Stored items:
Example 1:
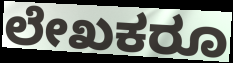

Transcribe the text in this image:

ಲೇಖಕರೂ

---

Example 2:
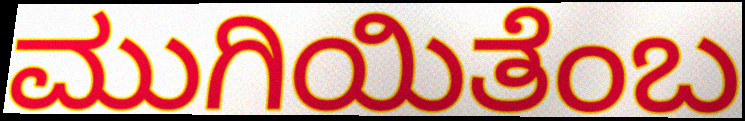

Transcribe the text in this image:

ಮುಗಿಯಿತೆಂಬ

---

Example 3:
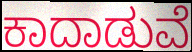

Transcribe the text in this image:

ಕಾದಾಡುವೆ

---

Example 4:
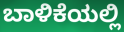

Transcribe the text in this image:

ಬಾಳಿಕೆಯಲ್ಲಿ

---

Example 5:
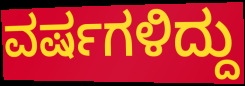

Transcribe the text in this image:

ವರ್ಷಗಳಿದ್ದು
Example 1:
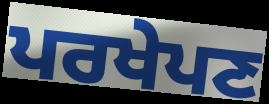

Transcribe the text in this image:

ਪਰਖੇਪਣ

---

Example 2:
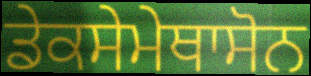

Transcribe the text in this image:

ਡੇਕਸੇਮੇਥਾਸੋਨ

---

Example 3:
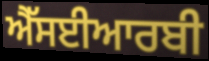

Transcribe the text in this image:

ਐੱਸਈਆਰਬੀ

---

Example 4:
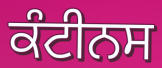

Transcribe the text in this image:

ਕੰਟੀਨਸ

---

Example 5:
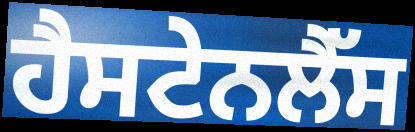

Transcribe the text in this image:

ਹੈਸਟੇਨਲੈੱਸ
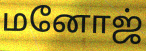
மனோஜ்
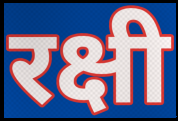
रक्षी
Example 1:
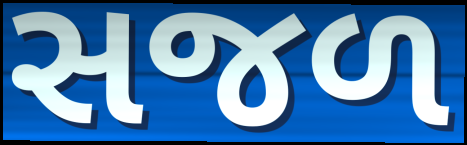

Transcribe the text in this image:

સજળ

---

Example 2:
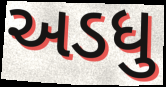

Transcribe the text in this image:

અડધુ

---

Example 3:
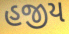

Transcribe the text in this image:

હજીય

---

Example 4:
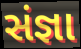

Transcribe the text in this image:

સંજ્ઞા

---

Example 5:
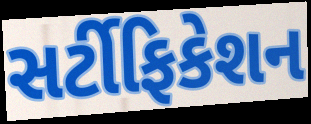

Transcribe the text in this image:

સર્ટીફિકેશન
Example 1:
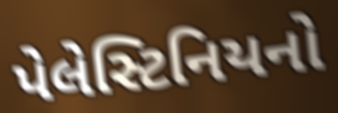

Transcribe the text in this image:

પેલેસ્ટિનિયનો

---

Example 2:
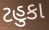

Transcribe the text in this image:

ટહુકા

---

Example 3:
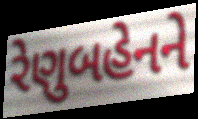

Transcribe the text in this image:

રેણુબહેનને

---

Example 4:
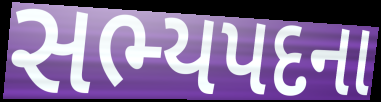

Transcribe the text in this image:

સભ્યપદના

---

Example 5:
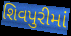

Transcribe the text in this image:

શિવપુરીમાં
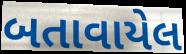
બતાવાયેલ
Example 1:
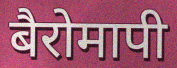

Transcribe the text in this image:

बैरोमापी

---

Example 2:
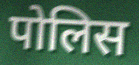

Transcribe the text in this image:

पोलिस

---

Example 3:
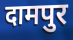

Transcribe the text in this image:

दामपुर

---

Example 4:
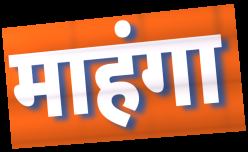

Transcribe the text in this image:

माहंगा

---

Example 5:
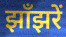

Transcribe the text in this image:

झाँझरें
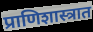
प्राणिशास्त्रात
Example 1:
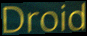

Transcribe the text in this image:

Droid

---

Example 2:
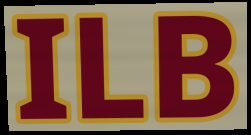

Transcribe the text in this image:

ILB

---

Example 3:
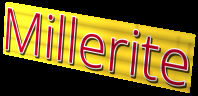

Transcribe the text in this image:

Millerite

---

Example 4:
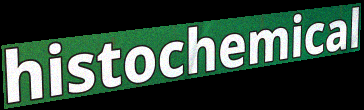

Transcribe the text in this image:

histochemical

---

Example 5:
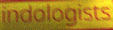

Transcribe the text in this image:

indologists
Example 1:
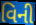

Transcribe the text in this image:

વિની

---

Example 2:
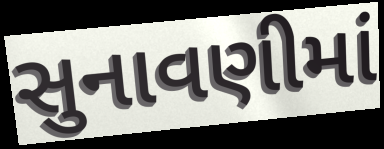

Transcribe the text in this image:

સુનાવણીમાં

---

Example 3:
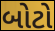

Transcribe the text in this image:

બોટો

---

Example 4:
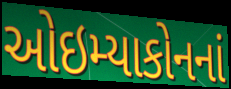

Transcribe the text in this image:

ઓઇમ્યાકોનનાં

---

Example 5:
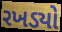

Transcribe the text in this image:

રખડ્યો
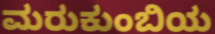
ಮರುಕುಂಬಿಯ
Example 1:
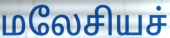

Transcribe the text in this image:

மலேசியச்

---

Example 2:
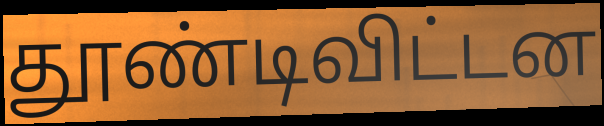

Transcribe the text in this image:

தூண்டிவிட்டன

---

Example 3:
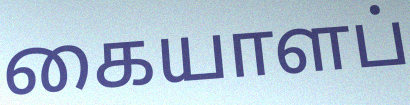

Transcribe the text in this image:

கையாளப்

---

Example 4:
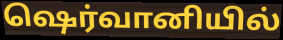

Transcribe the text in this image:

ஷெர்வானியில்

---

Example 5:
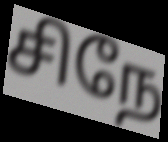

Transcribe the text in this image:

Problem to solve: For the records above, output each one exactly and skip any image.

Answer space:
Example 1:

Transcribe the text in this image:

ಲೇಖಕರೂ

---

Example 2:

Transcribe the text in this image:

ಮುಗಿಯಿತೆಂಬ

---

Example 3:

Transcribe the text in this image:

ಕಾದಾಡುವೆ

---

Example 4:

Transcribe the text in this image:

ಬಾಳಿಕೆಯಲ್ಲಿ

---

Example 5:

Transcribe the text in this image:

ವರ್ಷಗಳಿದ್ದು
Example 1:

Transcribe the text in this image:

ਪਰਖੇਪਣ

---

Example 2:

Transcribe the text in this image:

ਡੇਕਸੇਮੇਥਾਸੋਨ

---

Example 3:

Transcribe the text in this image:

ਐੱਸਈਆਰਬੀ

---

Example 4:

Transcribe the text in this image:

ਕੰਟੀਨਸ

---

Example 5:

Transcribe the text in this image:

ਹੈਸਟੇਨਲੈੱਸ
மனோஜ்
रक्षी
Example 1:

Transcribe the text in this image:

સજળ

---

Example 2:

Transcribe the text in this image:

અડધુ

---

Example 3:

Transcribe the text in this image:

હજીય

---

Example 4:

Transcribe the text in this image:

સંજ્ઞા

---

Example 5:

Transcribe the text in this image:

સર્ટીફિકેશન
Example 1:

Transcribe the text in this image:

પેલેસ્ટિનિયનો

---

Example 2:

Transcribe the text in this image:

ટહુકા

---

Example 3:

Transcribe the text in this image:

રેણુબહેનને

---

Example 4:

Transcribe the text in this image:

સભ્યપદના

---

Example 5:

Transcribe the text in this image:

શિવપુરીમાં
બતાવાયેલ
Example 1:

Transcribe the text in this image:

बैरोमापी

---

Example 2:

Transcribe the text in this image:

पोलिस

---

Example 3:

Transcribe the text in this image:

दामपुर

---

Example 4:

Transcribe the text in this image:

माहंगा

---

Example 5:

Transcribe the text in this image:

झाँझरें
प्राणिशास्त्रात
Example 1:

Transcribe the text in this image:

Droid

---

Example 2:

Transcribe the text in this image:

ILB

---

Example 3:

Transcribe the text in this image:

Millerite

---

Example 4:

Transcribe the text in this image:

histochemical

---

Example 5:

Transcribe the text in this image:

indologists
Example 1:

Transcribe the text in this image:

વિની

---

Example 2:

Transcribe the text in this image:

સુનાવણીમાં

---

Example 3:

Transcribe the text in this image:

બોટો

---

Example 4:

Transcribe the text in this image:

ઓઇમ્યાકોનનાં

---

Example 5:

Transcribe the text in this image:

રખડ્યો
ಮರುಕುಂಬಿಯ
Example 1:

Transcribe the text in this image:

மலேசியச்

---

Example 2:

Transcribe the text in this image:

தூண்டிவிட்டன

---

Example 3:

Transcribe the text in this image:

கையாளப்

---

Example 4:

Transcribe the text in this image:

ஷெர்வானியில்

---

Example 5:

Transcribe the text in this image:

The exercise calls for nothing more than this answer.